**Your assignment**.
Below are the records; count the lines that include the string "Hedda" and give only that number.

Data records
+===+

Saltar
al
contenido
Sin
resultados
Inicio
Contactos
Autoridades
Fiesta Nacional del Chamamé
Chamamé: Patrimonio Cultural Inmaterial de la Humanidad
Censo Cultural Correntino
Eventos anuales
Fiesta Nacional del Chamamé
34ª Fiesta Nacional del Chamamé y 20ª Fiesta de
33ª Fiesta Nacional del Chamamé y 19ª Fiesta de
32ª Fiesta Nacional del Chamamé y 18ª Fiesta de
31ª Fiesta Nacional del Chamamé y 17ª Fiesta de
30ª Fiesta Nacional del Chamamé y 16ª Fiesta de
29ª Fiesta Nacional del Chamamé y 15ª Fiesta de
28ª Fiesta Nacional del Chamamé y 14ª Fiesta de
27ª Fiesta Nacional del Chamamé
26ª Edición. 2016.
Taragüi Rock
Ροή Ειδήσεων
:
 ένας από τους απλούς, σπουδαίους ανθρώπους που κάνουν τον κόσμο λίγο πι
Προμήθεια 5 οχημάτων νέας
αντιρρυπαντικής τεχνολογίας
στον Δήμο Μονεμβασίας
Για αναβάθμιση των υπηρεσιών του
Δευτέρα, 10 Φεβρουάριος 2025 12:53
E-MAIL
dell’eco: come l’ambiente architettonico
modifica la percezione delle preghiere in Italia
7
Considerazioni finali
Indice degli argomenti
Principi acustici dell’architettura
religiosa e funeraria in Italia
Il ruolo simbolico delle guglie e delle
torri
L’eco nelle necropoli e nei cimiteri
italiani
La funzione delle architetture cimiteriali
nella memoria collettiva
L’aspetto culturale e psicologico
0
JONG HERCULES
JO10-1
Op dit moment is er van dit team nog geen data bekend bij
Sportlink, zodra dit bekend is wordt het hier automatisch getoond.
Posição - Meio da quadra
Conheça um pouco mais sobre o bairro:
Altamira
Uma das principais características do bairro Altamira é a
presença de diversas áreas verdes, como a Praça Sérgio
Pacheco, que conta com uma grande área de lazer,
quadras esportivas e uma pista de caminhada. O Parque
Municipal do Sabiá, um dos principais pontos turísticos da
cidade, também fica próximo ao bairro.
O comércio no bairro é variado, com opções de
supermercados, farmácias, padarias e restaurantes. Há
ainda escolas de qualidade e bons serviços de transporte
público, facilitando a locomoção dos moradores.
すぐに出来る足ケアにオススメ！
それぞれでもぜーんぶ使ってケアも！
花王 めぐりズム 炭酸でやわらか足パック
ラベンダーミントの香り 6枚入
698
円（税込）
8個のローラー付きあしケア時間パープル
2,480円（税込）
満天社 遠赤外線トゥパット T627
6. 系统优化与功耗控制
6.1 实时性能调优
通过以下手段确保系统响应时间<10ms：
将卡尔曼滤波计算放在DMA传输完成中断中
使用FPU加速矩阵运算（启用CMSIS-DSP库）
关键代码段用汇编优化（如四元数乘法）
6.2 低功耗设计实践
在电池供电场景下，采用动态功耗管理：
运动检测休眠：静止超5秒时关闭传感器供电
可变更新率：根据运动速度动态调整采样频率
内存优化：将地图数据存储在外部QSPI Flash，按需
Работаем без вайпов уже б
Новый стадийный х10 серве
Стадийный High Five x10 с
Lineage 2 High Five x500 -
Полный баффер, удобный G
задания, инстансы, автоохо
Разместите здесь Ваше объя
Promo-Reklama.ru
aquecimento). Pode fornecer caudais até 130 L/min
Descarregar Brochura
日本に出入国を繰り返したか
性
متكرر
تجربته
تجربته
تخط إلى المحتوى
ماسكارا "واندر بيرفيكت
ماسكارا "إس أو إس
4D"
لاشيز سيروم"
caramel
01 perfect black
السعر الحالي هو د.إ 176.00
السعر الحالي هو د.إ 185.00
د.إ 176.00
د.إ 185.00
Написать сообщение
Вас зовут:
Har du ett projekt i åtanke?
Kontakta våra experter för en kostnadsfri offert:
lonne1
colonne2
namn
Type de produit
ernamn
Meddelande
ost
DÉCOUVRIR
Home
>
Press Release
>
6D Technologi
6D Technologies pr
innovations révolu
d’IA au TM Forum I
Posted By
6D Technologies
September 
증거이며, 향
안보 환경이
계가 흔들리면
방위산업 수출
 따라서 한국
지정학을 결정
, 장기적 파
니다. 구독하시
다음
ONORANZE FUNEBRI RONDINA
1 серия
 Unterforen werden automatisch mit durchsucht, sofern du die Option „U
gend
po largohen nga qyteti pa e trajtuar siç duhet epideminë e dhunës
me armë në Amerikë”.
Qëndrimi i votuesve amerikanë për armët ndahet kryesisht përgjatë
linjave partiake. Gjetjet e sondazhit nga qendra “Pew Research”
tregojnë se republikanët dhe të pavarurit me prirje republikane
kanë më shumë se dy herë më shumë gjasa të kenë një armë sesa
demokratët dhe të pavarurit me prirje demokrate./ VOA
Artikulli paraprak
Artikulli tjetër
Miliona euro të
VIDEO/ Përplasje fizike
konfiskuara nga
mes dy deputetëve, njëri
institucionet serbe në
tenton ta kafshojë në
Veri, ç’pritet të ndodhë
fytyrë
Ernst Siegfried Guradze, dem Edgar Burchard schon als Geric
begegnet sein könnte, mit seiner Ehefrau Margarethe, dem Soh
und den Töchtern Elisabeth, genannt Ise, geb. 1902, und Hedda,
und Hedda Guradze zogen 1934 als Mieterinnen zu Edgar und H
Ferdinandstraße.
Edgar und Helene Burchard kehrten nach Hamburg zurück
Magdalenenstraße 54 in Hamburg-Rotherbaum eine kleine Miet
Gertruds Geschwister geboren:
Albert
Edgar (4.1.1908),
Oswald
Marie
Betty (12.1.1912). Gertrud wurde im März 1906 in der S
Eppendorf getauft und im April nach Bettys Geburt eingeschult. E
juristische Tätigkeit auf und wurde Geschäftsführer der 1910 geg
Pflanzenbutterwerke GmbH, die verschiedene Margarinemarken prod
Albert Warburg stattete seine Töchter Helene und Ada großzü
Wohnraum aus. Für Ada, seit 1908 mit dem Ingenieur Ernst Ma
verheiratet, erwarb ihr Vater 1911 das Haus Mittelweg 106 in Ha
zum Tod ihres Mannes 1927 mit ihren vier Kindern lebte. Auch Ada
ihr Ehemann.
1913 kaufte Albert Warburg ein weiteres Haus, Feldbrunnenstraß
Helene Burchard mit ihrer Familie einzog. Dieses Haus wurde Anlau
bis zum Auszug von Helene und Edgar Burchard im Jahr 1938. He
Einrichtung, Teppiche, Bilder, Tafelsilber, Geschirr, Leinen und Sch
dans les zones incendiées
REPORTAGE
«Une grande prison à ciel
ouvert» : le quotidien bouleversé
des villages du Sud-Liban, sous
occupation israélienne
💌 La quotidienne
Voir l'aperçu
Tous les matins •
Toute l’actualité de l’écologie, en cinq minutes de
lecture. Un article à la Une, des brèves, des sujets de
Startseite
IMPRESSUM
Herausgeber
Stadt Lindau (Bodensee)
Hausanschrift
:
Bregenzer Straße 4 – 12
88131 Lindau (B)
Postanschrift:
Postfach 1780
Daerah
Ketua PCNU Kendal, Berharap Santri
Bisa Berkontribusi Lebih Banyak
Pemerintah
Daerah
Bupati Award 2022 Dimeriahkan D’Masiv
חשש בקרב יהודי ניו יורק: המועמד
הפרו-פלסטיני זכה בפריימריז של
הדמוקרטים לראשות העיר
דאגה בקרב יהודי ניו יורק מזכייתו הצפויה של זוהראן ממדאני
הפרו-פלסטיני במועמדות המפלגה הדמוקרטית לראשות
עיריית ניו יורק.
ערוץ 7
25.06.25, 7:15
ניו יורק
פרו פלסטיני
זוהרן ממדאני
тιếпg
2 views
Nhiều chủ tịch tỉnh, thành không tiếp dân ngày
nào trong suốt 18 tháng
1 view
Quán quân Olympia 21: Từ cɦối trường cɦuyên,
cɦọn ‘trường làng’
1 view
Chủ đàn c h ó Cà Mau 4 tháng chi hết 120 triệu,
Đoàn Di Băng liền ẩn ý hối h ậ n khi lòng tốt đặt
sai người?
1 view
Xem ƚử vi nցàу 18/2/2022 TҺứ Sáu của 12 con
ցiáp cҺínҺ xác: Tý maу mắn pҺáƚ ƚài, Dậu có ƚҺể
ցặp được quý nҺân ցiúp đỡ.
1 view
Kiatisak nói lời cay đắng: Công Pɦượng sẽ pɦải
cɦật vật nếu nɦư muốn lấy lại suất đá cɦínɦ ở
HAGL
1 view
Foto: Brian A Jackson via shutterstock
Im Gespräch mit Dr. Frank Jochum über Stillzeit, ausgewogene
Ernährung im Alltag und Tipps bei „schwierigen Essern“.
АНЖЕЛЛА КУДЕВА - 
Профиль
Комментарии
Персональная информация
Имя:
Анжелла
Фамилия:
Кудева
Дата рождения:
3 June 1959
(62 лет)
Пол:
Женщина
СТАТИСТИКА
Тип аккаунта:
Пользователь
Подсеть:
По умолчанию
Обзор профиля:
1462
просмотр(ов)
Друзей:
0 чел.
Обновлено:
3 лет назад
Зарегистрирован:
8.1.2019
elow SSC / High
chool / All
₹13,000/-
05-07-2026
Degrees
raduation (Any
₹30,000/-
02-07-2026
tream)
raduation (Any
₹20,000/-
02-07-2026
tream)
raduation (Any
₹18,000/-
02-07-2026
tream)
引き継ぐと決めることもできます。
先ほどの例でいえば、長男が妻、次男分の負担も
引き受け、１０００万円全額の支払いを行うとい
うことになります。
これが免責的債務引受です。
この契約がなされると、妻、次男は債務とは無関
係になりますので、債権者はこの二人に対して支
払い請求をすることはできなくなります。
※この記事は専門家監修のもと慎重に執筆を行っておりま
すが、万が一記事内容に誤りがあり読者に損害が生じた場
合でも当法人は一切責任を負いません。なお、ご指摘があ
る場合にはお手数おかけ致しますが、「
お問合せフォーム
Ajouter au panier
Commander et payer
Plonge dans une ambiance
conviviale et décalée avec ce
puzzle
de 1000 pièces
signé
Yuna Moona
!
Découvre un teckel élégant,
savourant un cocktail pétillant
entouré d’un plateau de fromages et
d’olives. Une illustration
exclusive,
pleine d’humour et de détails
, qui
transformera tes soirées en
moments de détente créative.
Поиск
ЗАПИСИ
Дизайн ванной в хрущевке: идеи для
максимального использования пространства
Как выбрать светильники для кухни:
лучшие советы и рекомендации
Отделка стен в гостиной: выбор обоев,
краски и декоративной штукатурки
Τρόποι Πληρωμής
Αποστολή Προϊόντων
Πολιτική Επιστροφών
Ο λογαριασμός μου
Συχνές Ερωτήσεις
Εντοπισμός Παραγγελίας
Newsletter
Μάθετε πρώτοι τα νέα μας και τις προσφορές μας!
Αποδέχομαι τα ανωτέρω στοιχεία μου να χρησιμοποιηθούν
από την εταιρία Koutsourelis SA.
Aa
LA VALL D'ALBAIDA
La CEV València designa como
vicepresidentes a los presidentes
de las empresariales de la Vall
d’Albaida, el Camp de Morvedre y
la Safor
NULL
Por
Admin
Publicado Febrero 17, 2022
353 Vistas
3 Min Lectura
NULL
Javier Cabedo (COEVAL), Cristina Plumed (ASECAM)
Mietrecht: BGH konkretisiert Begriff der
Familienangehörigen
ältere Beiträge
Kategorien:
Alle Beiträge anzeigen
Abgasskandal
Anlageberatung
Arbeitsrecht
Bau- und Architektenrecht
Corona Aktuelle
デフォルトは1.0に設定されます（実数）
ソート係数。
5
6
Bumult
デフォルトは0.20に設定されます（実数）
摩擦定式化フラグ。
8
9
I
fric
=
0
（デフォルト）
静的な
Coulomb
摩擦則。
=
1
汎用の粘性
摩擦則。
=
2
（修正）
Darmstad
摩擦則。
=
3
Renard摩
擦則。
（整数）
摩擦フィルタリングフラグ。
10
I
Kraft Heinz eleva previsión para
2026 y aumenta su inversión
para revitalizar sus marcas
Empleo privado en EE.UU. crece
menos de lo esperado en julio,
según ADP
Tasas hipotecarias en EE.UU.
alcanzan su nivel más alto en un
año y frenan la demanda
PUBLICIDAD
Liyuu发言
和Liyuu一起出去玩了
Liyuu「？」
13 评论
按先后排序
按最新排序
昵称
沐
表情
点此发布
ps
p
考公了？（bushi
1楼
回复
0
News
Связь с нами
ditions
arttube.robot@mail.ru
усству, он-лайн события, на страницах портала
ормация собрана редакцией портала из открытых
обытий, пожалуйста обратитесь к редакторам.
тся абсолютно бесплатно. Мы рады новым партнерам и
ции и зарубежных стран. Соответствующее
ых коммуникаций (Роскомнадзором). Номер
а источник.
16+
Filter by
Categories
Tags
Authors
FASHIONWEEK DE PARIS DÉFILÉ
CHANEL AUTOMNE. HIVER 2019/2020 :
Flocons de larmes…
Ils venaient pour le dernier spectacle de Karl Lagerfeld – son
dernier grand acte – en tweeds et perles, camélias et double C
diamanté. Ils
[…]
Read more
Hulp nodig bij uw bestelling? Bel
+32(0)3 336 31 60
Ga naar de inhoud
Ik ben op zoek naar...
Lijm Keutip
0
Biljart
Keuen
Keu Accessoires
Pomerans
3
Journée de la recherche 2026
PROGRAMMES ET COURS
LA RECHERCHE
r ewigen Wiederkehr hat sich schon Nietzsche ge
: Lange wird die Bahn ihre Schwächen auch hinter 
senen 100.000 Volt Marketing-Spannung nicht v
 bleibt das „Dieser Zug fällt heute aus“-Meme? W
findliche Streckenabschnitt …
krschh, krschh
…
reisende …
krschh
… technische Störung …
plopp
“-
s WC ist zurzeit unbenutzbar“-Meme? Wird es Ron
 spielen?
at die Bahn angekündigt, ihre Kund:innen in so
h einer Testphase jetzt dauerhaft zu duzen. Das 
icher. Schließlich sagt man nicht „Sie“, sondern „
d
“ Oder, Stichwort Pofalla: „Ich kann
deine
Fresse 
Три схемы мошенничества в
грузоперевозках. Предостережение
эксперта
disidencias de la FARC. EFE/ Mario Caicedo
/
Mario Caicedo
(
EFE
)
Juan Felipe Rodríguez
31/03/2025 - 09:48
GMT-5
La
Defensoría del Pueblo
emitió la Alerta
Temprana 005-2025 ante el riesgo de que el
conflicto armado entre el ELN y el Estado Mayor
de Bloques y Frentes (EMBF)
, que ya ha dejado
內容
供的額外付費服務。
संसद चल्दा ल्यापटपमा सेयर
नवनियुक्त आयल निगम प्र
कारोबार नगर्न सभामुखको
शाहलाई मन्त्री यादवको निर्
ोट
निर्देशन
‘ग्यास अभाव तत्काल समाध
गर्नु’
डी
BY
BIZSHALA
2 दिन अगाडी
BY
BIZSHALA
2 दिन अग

+===+

**Answer to this problem**.
2